● WRITTEN TASK: Can you rewrite the material below, replacing every "Santos" with "Peixe" and leaving everything else the same?

● WORKING DATA:
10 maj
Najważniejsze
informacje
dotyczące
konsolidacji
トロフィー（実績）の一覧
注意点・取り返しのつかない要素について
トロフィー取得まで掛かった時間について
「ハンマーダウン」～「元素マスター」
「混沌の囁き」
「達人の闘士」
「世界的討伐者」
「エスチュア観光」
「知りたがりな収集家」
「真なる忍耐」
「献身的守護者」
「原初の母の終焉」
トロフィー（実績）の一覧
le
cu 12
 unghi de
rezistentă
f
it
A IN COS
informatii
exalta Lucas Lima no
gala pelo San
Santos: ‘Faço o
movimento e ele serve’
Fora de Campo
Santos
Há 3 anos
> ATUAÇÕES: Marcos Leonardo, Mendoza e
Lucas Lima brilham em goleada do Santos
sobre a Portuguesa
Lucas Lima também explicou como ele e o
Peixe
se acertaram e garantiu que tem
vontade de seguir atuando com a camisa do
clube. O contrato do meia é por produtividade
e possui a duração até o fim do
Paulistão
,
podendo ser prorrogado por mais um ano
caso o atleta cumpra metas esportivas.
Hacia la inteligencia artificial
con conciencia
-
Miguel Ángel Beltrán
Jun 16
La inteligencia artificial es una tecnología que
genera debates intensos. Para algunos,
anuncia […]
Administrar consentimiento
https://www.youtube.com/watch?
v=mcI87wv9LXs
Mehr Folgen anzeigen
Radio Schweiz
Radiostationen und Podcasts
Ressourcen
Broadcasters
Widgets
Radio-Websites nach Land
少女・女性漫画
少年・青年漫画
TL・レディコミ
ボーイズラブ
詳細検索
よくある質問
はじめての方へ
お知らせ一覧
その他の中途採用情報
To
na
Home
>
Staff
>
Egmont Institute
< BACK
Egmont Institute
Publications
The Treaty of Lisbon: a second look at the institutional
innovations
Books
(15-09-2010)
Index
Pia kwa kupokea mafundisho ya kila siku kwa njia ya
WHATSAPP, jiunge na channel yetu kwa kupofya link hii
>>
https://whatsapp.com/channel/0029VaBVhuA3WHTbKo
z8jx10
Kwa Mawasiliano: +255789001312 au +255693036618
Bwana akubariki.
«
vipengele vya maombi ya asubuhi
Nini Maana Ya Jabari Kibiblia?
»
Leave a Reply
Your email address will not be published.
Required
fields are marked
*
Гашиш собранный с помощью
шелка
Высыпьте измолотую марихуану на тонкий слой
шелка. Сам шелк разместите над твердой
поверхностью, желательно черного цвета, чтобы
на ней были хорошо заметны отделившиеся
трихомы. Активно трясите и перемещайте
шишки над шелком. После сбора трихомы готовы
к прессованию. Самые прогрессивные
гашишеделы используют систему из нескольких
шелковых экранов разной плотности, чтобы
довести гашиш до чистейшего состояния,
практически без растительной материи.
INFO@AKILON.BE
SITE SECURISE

● RESPONSE FOR THIS EXERCISE:
10 maj
Najważniejsze
informacje
dotyczące
konsolidacji
トロフィー（実績）の一覧
注意点・取り返しのつかない要素について
トロフィー取得まで掛かった時間について
「ハンマーダウン」～「元素マスター」
「混沌の囁き」
「達人の闘士」
「世界的討伐者」
「エスチュア観光」
「知りたがりな収集家」
「真なる忍耐」
「献身的守護者」
「原初の母の終焉」
トロフィー（実績）の一覧
le
cu 12
 unghi de
rezistentă
f
it
A IN COS
informatii
exalta Lucas Lima no
gala pelo San
Peixe: ‘Faço o
movimento e ele serve’
Fora de Campo
Peixe
Há 3 anos
> ATUAÇÕES: Marcos Leonardo, Mendoza e
Lucas Lima brilham em goleada do Peixe
sobre a Portuguesa
Lucas Lima também explicou como ele e o
Peixe
se acertaram e garantiu que tem
vontade de seguir atuando com a camisa do
clube. O contrato do meia é por produtividade
e possui a duração até o fim do
Paulistão
,
podendo ser prorrogado por mais um ano
caso o atleta cumpra metas esportivas.
Hacia la inteligencia artificial
con conciencia
-
Miguel Ángel Beltrán
Jun 16
La inteligencia artificial es una tecnología que
genera debates intensos. Para algunos,
anuncia […]
Administrar consentimiento
https://www.youtube.com/watch?
v=mcI87wv9LXs
Mehr Folgen anzeigen
Radio Schweiz
Radiostationen und Podcasts
Ressourcen
Broadcasters
Widgets
Radio-Websites nach Land
少女・女性漫画
少年・青年漫画
TL・レディコミ
ボーイズラブ
詳細検索
よくある質問
はじめての方へ
お知らせ一覧
その他の中途採用情報
To
na
Home
>
Staff
>
Egmont Institute
< BACK
Egmont Institute
Publications
The Treaty of Lisbon: a second look at the institutional
innovations
Books
(15-09-2010)
Index
Pia kwa kupokea mafundisho ya kila siku kwa njia ya
WHATSAPP, jiunge na channel yetu kwa kupofya link hii
>>
https://whatsapp.com/channel/0029VaBVhuA3WHTbKo
z8jx10
Kwa Mawasiliano: +255789001312 au +255693036618
Bwana akubariki.
«
vipengele vya maombi ya asubuhi
Nini Maana Ya Jabari Kibiblia?
»
Leave a Reply
Your email address will not be published.
Required
fields are marked
*
Гашиш собранный с помощью
шелка
Высыпьте измолотую марихуану на тонкий слой
шелка. Сам шелк разместите над твердой
поверхностью, желательно черного цвета, чтобы
на ней были хорошо заметны отделившиеся
трихомы. Активно трясите и перемещайте
шишки над шелком. После сбора трихомы готовы
к прессованию. Самые прогрессивные
гашишеделы используют систему из нескольких
шелковых экранов разной плотности, чтобы
довести гашиш до чистейшего состояния,
практически без растительной материи.
INFO@AKILON.BE
SITE SECURISE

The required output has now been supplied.